In announcing the plan, Secretary of the Interior Ryan Zinke said: "Responsibly developing our energy resources on the Outer Continental Shelf in a safe and well-regulated way is important to our economy and energy security, and it provides billions of dollars to fund the conservation of our coastlines, public lands and parks."
However, the drilling plan comes on the heels of a separate proposal to repeal offshore drilling safety regulations that were put in place after the 2010 Deepwater Horizon oil rig disaster. The decision to rollback those safety regulations, which came on Dec. 28, 2017, starkly indicates that only lip service will be paid to environmental, economic or human safety.
The US gulf coast is still recovering from damage done by the Deepwater Horizon explosion and spill, which dumped 215 million gallons of crude into the Gulf of Mexico. Pollution from that event fouled beaches from Louisiana to Florida and is still affecting marine life in the area.
This plan would expose the entire US coast to similar dangers and is an unacceptable risk to local communities, their coastal economies and marine life.
"There should be no doubt that from the halls of Trenton, to the beaches of Sandy Hook, New Jersey's citizens want our ocean protected, not opened up to industrialization and pollution," said Dillingham.
New Jersey alone generated $8.3 billion toward the US GDP and supported 124,000 jobs through economies dependent on a clean ocean and coast: fishing, tourism, recreation. A spill could also put the state's $700 billion in coastal properties at risk.
"There's simply a blind spot to anything other than the oil industry's desires," Dillingham said. "Where we drill, we spill. And this administration shows little interest in requiring the oil industry to act responsibly.
"Too much is at stake to risk our ocean's health," Dillingham said.
This sentiment is shared by lawmakers and citizens over the entirety of the Atlantic coast.

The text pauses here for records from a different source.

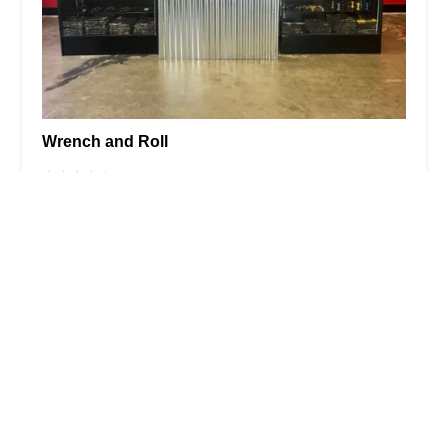
Wrench and Roll
4.0 (68 reviews)
29930 Hunter Rd Suite 101, Murrieta, CA 92563,
USA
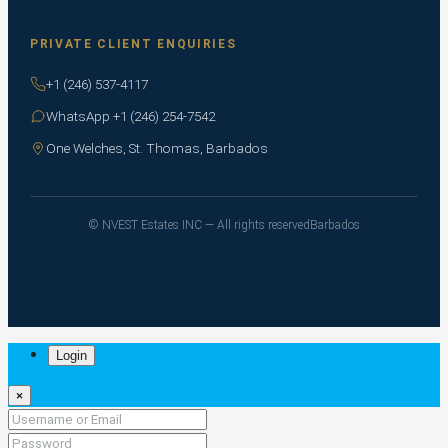
PRIVATE CLIENT ENQUIRIES
+1 (246) 537-4117
WhatsApp +1 (246) 254-7542
One Welches, St. Thomas, Barbados
© NVEST Estates INC — All rights reserved
Barbados
Login
×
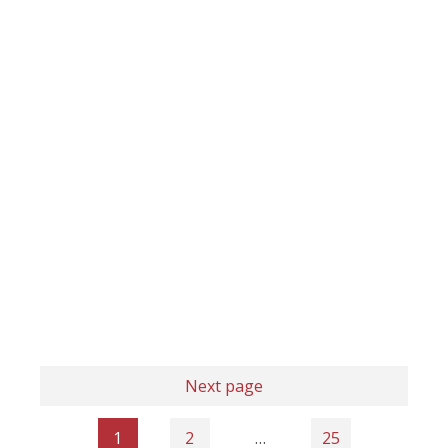
Next page
1
2
…
25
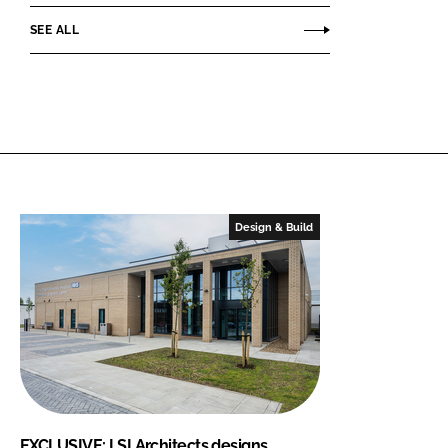
SEE ALL
Design & Build
EXCLUSIVE: LSI Architects designs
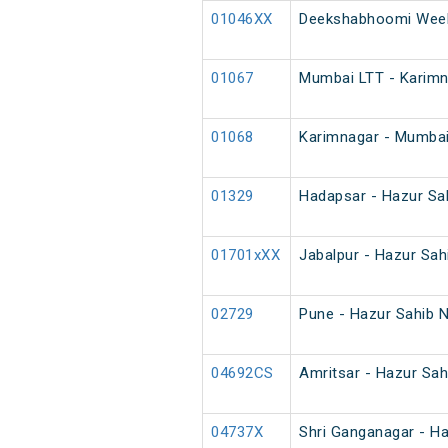
01046XX
Deekshabhoomi Week
01067
Mumbai LTT - Karimna
01068
Karimnagar - Mumbai 
01329
Hadapsar - Hazur Sa
01701xXX
Jabalpur - Hazur Sah
02729
Pune - Hazur Sahib 
04692CS
Amritsar - Hazur Sah
04737X
Shri Ganganagar - Ha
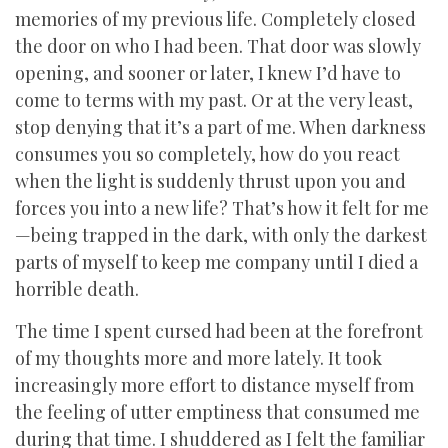
memories of my previous life. Completely closed
the door on who I had been. That door was slowly
opening, and sooner or later, I knew I’d have to
come to terms with my past. Or at the very least,
stop denying that it’s a part of me. When darkness
consumes you so completely, how do you react
when the light is suddenly thrust upon you and
forces you into a new life? That’s how it felt for me
—being trapped in the dark, with only the darkest
parts of myself to keep me company until I died a
horrible death.
The time I spent cursed had been at the forefront
of my thoughts more and more lately. It took
increasingly more effort to distance myself from
the feeling of utter emptiness that consumed me
during that time. I shuddered as I felt the familiar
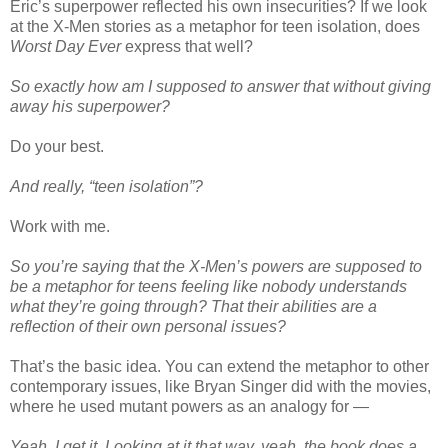
Eric’s superpower reflected his own insecurities? If we look
at the X-Men stories as a metaphor for teen isolation, does
Worst Day Ever
express that well?
So exactly how am I supposed to answer that without giving
away his superpower?
Do your best.
And really, “teen isolation”?
Work with me.
So you’re saying that the X-Men’s powers are supposed to
be a metaphor for teens feeling like nobody understands
what they’re going through? That their abilities are a
reflection of their own personal issues?
That’s the basic idea. You can extend the metaphor to other
contemporary issues, like Bryan Singer did with the movies,
where he used mutant powers as an analogy for —
Yeah, I get it. Looking at it that way, yeah, the book does a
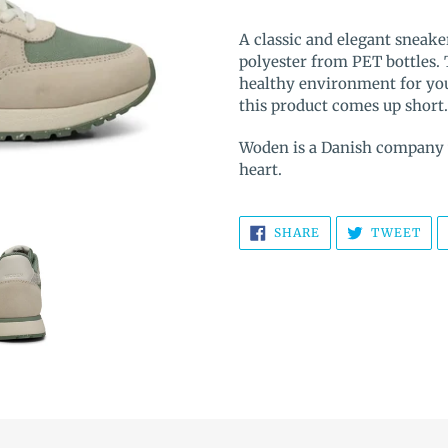
Adding
product
A classic and elegant sneake
to
polyester from PET bottles.
your
healthy environment for your
cart
this product comes up short.
Woden is a Danish company wi
heart.
SHARE
TW
SHARE
TWEET
ON
ON
FACEBOOK
TWI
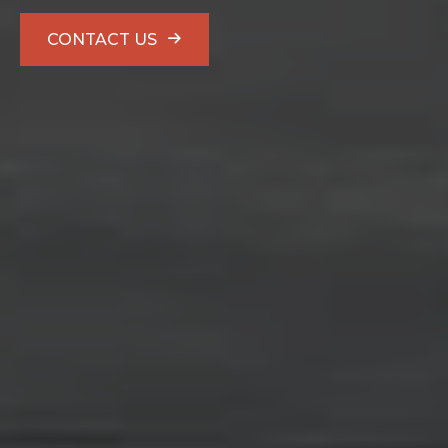
CONTACT US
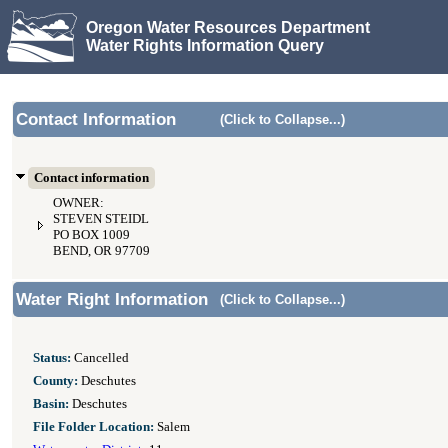
Oregon Water Resources Department
Water Rights Information Query
Contact Information
(Click to Collapse...)
Contact information
OWNER:
STEVEN STEIDL
PO BOX 1009
BEND, OR 97709
Water Right Information
(Click to Collapse...)
Status:
Cancelled
County:
Deschutes
Basin:
Deschutes
File Folder Location:
Salem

New Jersey Governor Chris Christie, who campaigned for the current president, reaffirmed his opposition to any industrialization of the New Jersey coast, by having Bob Martin, Commissioner of the NJ Department of Environmental Protection, write a letter to the Trump administration opposing Atlantic coast drilling.
"Weighing the potential negative impacts to New Jersey's natural resources, coastal communities, and economy with the potential for energy generation and current energy needs, the State of New Jersey opposes any portion of the North and Mid-Atlantic Ocean being included in the development of a National Outer Continental Shelf Oil and Gas Leasing Program," Martin wrote.
According to the environmental organization Oceana, as of November 2017, 141 East Coast municipalities and over 1,200 local, state and federal elected officials including the Governors of New Jersey, Delaware, Maryland, Virginia, North Carolina and South Carolina, have formally opposed offshore drilling and/or seismic airgun blasting. Numerous fishing and tourism interests, including local chambers of commerce, tourism and restaurant associations, and an alliance representing over 41,000 businesses and 500,000 fishing families from Florida to Maine, also oppose oil exploration and/or development in the Atlantic. The South, Mid-Atlantic, and New England Fishery Management Councils have all expressed concerns about the risks posed by seismic surveys and oil and gas development to managed resources, fisheries and coastal communities along the Atlantic coast. Finally, NASA, the Department of Defense, and the Florida Defense Support Task Force have all expressed concerns about expanded offshore oil and gas development threatening their ability to perform critical activities.
Opposition to this plan still matters. This proposal is only the first step in a multi-year process to create a National Outer Continental Shelf Oil and Gas Leasing Program.
The American Littoral Society stands with those around the United States who oppose this dangerous proposal and encourages its members and supporters to tell their elected representatives that America's publicly owned waters should be conserved and protected, not turned over to the oil industry and the highest bidder.